International Journal of Computer Applications |
Foundation of Computer Science (FCS), NY, USA |
Volume 26 - Number 5 |
Year of Publication: 2011 |
Authors: S.Baghavathi Priya, Dr.T.Ravichandran |
10.5120/3098-4252 |
S.Baghavathi Priya, Dr.T.Ravichandran . Fault Tolerance and Recovery for Grid Application Reliability using Check Pointing Mechanism. International Journal of Computer Applications. 26, 5 ( July 2011), 32-37. DOI=10.5120/3098-4252
The check pointing mechanism and rollback recovery is a well-known method to achieve fault tolerance in grid computing systems. If any resource or process is tending to be faulty in run time that will be detected by check pointing mechanism through the Task Dependency Graph (TDG) and their respective worst case execution time and deadline parameters are used to decide the schedulability. The common approach is to use rollback-dependent graph or check point graph. The scheduling of concurrent tasks can be done using the proposed Concurrent Task Scheduling Algorithm (CTSA) algorithm to recover from the faulty states using replication or rollback techniques.
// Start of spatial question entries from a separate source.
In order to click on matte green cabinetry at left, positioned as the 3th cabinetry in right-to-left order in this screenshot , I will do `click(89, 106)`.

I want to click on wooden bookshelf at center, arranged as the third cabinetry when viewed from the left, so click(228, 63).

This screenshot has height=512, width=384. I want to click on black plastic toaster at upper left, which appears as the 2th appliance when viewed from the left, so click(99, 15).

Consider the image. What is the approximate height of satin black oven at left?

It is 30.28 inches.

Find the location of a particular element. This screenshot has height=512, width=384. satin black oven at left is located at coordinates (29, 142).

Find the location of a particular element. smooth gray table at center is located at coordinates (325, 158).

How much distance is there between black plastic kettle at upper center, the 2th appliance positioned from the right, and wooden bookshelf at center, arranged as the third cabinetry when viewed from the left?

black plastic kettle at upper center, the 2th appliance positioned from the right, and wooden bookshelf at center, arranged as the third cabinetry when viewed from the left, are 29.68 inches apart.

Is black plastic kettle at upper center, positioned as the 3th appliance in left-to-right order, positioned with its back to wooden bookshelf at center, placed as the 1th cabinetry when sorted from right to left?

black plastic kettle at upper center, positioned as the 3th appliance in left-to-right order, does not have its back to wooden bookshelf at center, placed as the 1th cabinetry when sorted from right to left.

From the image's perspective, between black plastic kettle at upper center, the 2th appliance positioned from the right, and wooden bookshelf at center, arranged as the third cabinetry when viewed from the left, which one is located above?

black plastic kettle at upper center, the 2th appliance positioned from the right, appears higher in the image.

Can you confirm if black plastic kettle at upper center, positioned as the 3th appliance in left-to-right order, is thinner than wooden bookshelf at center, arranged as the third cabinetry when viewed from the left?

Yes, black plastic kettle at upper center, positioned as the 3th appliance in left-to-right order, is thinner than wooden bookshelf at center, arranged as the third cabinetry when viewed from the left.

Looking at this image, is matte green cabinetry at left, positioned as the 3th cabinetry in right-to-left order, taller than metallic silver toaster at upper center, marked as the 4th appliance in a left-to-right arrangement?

The earlier fault detection methods are not scalable with the diversity of user applications and the frequency of faults varies dynamically making the faults hard to detect and recover. The check pointing and replication mechanisms have been used in high performance grid computing where the synchronization between communicating processes is needed to enhance the efficiency of check pointing mechanism. The performance improvements over the faulty conditions can be obtained with or without data and process replication. The experimental results show that the CTSA can lead to significant performance gain for a variety of scenarios.